My GSD Sinister never chewed a thing as a puppy, not one thing. Until he was 8-9 months old and I left him out of his crate for 4 hours. He ate my carpet and some of my wall. Then he was crated again, he does not chew a thing when I am home, I tried to leave him out alone again when he turned 1 year old and he ate some more of my wall. He is almost 17 months old now and he is still not allowed to roam the house when I am not home. I do not think it is safe for a puppy under the age of 8 months old to roam the house when no one is home. It is a puppy, it will chew something eventually and it could end up severly hurting or killing your puppy. I would not take that chance, ever.


----------



## VChurch (Jun 14, 2010)

Blitz Burgh Steeler said:


> Guess i have a special one , Blitz hasn't been caged since he was 11 weeks old.He was housebroken in 3 weeks He spends all night at the foot of my bed and no accidents on the carpet. He spends his days in my air conditioned shop while i'm at work (8 hrs a day-has doggy door to go outside) is now almost 5 mos old and hasn't touched anything in the shop but his toys and there is plenty of stuff he could get into. Just glad he's not chewing on the Corvette He is the smartest pup i have ever had. When i picked him out of the litter i thought he might be special :wub:



That's how Sobacca was as a puppy -- although he's not a shepherd. But he hasn't been crated since he was about three months old and we never had a problem with him.
I am pretty positive that Minna will be crated for a long time....not sure how long though. Pretty sure she'll start sleeping in bed with us in another 1.5-2 months. She's already taking a nap a day with us, and she gets up in bed, settles down and sleeps for a couple hours.


----------



## kiya (May 3, 2010)

Depends on the dog, Apache and Kiya were never destructive, I don't remember when I trusted them but probably about 1 year old. Lakota on the other hand will probably not earn freedom for a long time. Maybe when she stops stealing things.


----------



## CaliBoy (Jun 22, 2010)

Blitz Burgh Steeler: I had the same experience as you. My LittleGuy does amazingly well without having to be crated. Although in my case, he was actually house broken in one week. I know that sounds unbelievable, but having the doggie door helped, since he has never had the sense of being restricted to the house. Your dog does sound very special.


----------



## Lola10 (May 5, 2010)

We don't crate Lola at night, but she is blocked to a section in the bedroom (we stopped when she had her e-collar on because it was getting stuck in the crate...didn't want to wake up to anything bad), and she is fine at night...she will wake us up if she needs to go to the bathroom. She hasn't earned the trust to be out when we're not home though, she has a larger crate downstairs for when we are gone. I was thinking about connecting an exercise pen to it, but not sure yet...


----------



## elisabeth_00117 (May 17, 2009)

This is what happened when Stark was left alone out of his crate at 7 months old.

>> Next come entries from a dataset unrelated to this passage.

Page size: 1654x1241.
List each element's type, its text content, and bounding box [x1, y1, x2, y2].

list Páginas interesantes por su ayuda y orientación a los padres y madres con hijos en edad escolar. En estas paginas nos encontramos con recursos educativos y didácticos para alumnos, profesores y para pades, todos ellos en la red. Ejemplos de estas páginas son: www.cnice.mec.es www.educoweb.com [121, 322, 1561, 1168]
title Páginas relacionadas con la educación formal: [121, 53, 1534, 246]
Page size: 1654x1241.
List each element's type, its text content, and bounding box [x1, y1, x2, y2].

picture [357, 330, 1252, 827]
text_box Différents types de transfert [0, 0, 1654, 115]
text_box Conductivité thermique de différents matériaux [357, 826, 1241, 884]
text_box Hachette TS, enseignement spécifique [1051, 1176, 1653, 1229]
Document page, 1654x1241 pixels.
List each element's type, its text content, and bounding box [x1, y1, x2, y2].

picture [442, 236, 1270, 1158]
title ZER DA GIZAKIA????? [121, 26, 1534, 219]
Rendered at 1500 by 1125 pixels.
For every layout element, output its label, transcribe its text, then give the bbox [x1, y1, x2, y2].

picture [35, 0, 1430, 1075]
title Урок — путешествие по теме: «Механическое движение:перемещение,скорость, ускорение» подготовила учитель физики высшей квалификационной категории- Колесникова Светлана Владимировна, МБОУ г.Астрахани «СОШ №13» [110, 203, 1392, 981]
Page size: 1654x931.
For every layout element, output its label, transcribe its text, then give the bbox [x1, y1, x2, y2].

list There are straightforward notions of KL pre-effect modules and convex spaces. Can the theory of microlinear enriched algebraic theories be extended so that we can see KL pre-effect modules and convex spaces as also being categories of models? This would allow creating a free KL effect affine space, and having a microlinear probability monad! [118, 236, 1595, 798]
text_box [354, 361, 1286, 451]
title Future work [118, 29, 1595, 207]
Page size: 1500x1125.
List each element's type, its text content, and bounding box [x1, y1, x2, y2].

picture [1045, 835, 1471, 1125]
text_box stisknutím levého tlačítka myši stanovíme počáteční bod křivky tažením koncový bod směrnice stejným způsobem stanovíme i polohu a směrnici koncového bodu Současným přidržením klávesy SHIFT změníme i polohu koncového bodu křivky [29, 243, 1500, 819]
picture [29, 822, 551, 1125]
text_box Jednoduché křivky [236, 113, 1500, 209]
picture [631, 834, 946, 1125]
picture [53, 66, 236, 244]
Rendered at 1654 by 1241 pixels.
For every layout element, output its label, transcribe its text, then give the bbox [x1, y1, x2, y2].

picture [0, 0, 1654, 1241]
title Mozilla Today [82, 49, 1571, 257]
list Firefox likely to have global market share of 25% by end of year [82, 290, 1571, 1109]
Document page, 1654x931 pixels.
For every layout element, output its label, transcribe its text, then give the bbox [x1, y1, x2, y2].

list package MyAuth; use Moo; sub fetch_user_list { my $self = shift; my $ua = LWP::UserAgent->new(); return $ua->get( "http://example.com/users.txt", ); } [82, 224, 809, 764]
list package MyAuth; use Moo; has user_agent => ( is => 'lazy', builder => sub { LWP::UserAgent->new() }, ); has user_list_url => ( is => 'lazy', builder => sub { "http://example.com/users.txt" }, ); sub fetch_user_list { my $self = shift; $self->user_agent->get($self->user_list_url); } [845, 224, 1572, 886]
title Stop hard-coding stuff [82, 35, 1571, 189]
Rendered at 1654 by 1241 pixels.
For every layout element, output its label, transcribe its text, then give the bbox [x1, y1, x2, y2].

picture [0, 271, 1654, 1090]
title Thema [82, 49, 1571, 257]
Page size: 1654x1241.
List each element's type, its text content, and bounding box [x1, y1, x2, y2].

My bed was at least 5-6 feet away from the wall where it usually resides... 

My sister left him uncrated when she left thinking that an hour alone would be okay (I was at work and came home to this).


----------



## JazzNScout (Aug 2, 2008)

Blitz Burgh Steeler said:


> Guess i have a special one , Blitz hasn't been caged since he was 11 weeks old.He was housebroken in 3 weeks He spends all night at the foot of my bed and no accidents on the carpet. He spends his days in my air conditioned shop while i'm at work (8 hrs a day-has doggy door to go outside) is now almost 5 mos old and hasn't touched anything in the shop but his toys and there is plenty of stuff he could get into. Just glad he's not chewing on the Corvette He is the smartest pup i have ever had. When i picked him out of the litter i thought he might be special :wub:


Oh my God, my Morgan had those "Santa Claus hat ears." I love them. It must be the ears that made Blitz extra special! lol!


----------